START DATA
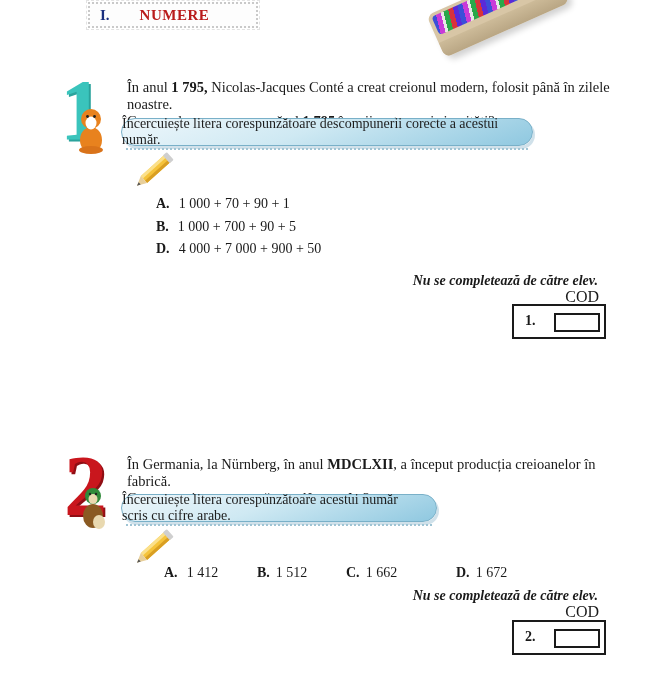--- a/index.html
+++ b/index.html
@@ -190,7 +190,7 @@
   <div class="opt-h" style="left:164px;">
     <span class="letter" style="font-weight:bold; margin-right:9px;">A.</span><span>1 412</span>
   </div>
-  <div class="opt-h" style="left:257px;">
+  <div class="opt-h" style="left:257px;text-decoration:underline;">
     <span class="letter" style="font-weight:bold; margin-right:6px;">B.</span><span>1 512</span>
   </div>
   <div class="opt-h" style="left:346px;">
END DATA
Scan the lines above for the word "right" and copy every one where it occurs.

COMPLETED TASK
     <span class="letter" style="font-weight:bold; margin-right:9px;">A.</span><span>1 412</span>
     <span class="letter" style="font-weight:bold; margin-right:6px;">B.</span><span>1 512</span>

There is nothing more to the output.